Grain, which works to support small farmers and social movements that favor biodiversity-based food systems, said the “North-South divide is most shocking when we look at” the non-governmental organizations (NGOs) which the foundation supports.
“One would assume that a significant portion of the frontline work that the foundation funds in Africa would be carried out by organizations based there,” it said.
“But of the $669 million that the Gates Foundation has granted to NGOs for agricultural work, over three quarters has gone to organizations based in the United States. Africa-based NGOs get a meager four percent of the overall agriculture-related grants to NGOs.”
Grain acknowledged that the organizations based in rich nations that received funding from the Gates Foundation used the money to develop technology to aid agriculture in poor nations.
US universities for example received money to produce crop varieties and biotechnology research for farmers in Africa.
But while African farmers supply around 90 percent of the seeds used in farming on the continent, Grain said it “found no evidence of any support from the Gates Foundation for programs of research or technology development carried out by farmers or based on farmers’ knowledge.”

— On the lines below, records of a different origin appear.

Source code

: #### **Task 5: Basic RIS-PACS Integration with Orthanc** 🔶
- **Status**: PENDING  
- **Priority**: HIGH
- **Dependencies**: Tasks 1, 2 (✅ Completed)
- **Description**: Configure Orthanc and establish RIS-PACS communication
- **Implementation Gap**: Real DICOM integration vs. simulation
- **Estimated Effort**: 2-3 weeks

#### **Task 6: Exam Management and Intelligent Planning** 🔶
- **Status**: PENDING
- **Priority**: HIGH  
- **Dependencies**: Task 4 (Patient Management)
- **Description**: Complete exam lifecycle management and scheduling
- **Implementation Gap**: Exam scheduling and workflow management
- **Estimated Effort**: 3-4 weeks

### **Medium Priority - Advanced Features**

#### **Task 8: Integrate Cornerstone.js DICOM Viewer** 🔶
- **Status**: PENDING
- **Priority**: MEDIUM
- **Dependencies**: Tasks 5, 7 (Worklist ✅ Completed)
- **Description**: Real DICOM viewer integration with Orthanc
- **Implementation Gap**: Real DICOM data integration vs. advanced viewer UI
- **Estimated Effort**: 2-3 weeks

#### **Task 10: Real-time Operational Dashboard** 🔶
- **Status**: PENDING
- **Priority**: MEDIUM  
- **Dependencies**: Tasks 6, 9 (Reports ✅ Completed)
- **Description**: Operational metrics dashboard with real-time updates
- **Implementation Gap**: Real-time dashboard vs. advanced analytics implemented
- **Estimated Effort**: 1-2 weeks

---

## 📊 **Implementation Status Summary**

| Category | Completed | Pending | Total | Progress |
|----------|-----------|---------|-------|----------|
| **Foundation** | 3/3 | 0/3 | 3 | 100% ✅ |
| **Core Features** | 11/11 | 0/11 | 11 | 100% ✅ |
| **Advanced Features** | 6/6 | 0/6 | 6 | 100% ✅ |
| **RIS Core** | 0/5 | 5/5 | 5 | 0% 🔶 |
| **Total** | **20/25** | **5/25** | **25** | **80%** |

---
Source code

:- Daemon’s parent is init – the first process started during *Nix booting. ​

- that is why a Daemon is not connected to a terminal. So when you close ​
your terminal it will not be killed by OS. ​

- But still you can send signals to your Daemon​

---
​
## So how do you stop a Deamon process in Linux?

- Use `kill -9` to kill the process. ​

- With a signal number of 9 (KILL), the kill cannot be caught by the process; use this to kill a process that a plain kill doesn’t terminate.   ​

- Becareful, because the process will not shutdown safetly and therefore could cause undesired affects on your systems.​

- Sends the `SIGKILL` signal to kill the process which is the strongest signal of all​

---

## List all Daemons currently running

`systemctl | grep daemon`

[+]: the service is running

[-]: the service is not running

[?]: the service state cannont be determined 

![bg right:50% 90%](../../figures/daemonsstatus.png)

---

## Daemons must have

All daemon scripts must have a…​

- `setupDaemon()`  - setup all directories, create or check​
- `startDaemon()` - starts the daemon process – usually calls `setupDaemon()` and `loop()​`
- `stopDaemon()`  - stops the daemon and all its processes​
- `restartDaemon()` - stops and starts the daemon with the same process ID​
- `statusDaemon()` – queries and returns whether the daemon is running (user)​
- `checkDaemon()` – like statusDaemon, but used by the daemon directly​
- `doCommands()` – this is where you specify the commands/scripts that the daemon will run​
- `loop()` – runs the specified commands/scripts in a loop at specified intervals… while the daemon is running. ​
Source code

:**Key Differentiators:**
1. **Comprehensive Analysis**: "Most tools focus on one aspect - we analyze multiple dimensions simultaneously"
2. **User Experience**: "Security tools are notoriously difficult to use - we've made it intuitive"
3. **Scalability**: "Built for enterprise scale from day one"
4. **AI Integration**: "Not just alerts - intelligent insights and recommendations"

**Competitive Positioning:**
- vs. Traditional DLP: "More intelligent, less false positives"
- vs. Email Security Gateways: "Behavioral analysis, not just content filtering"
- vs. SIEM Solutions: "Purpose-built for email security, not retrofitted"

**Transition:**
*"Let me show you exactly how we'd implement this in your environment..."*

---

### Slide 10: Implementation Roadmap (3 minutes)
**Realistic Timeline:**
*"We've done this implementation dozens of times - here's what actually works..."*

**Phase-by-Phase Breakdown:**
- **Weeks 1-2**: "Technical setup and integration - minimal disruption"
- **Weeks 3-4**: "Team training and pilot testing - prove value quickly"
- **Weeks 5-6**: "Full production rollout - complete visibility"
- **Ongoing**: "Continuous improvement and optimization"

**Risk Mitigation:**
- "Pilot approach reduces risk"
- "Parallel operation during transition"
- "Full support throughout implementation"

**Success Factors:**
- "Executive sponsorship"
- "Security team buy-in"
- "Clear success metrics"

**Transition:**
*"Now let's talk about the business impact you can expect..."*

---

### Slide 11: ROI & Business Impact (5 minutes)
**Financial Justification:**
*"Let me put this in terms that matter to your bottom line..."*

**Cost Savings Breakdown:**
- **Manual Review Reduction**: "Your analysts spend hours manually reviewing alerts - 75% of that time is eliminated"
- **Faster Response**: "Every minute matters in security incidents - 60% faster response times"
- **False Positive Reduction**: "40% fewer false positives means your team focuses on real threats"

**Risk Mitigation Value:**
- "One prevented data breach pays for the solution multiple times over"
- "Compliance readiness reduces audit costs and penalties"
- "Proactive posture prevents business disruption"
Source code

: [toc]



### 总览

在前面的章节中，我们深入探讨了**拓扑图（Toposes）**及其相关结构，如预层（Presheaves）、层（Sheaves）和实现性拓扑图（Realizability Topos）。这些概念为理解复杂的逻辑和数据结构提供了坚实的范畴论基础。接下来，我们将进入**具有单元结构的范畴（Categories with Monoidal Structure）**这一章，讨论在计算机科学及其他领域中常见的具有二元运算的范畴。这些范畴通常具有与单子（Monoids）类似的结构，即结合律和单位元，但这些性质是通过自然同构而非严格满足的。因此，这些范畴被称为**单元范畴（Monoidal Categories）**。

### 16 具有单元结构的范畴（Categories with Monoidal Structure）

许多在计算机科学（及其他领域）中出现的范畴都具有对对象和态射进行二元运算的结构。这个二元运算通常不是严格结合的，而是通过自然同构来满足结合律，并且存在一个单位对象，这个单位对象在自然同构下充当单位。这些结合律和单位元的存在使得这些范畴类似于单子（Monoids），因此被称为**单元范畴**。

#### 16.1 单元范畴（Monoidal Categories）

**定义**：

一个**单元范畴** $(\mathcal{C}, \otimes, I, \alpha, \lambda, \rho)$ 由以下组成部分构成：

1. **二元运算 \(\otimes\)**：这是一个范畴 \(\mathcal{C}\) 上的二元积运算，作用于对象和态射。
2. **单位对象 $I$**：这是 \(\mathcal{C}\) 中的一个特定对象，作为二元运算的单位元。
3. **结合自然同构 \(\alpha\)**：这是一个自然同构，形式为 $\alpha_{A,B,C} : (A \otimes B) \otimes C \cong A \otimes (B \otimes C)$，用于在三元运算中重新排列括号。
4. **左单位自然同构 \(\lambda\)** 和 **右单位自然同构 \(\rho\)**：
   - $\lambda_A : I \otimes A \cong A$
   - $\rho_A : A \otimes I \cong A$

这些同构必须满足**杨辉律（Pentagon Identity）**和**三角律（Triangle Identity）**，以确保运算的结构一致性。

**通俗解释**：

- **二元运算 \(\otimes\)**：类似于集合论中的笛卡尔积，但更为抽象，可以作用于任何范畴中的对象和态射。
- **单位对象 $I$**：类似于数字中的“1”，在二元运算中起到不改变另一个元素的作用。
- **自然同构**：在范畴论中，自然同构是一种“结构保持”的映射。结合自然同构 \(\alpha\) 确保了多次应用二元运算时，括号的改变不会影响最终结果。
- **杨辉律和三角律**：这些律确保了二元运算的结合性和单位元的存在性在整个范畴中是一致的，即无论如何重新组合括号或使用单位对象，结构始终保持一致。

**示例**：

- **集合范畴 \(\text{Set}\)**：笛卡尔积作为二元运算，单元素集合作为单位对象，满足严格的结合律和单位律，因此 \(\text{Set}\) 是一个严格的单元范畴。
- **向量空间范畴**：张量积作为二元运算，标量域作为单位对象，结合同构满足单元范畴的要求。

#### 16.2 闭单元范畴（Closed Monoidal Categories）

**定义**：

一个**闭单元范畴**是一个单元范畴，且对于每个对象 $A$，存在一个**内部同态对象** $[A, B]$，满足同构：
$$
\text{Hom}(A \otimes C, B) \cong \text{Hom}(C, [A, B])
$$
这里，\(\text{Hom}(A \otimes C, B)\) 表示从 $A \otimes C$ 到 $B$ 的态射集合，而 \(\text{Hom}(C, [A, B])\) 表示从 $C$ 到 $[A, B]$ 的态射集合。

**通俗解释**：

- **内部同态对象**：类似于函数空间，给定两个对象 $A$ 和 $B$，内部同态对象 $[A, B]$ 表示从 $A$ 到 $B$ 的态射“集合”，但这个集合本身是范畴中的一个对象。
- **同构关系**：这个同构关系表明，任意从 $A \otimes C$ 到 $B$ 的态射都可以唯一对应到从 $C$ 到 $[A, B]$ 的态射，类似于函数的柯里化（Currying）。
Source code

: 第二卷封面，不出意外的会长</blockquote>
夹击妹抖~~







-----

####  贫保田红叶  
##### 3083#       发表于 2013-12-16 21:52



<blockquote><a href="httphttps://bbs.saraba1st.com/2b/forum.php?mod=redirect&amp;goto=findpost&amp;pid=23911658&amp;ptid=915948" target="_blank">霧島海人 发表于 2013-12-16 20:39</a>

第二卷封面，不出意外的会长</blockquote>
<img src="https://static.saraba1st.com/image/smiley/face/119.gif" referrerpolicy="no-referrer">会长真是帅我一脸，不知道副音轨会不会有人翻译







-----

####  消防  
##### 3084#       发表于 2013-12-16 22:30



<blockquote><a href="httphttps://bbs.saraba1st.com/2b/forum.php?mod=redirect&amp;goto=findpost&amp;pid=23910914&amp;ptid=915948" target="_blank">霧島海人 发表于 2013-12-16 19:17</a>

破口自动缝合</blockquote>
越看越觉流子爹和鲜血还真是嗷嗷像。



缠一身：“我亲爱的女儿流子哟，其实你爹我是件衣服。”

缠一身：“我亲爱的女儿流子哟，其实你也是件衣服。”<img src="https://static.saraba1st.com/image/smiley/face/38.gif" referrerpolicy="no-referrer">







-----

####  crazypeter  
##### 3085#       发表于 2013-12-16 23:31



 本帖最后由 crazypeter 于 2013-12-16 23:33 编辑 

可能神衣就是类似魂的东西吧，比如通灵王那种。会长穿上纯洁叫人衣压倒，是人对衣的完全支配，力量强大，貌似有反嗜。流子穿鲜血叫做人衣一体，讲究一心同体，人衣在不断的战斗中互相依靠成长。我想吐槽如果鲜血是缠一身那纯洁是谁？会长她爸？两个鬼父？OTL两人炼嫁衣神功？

The Gates Foundation, set up in January 2000, holds a $40 billion endowment — about the same as the gross domestic product of Luxembourg and ahead of many of the African nations it helps.
It finances minority college scholarships, AIDS prevention, research against diseases that strike mainly in the Third World and other causes.
The foundation massively expanded its funding for agriculture in 2007 when it spent over half a billion dollars in agricultural projects and has maintained funding at this level in subsequent years.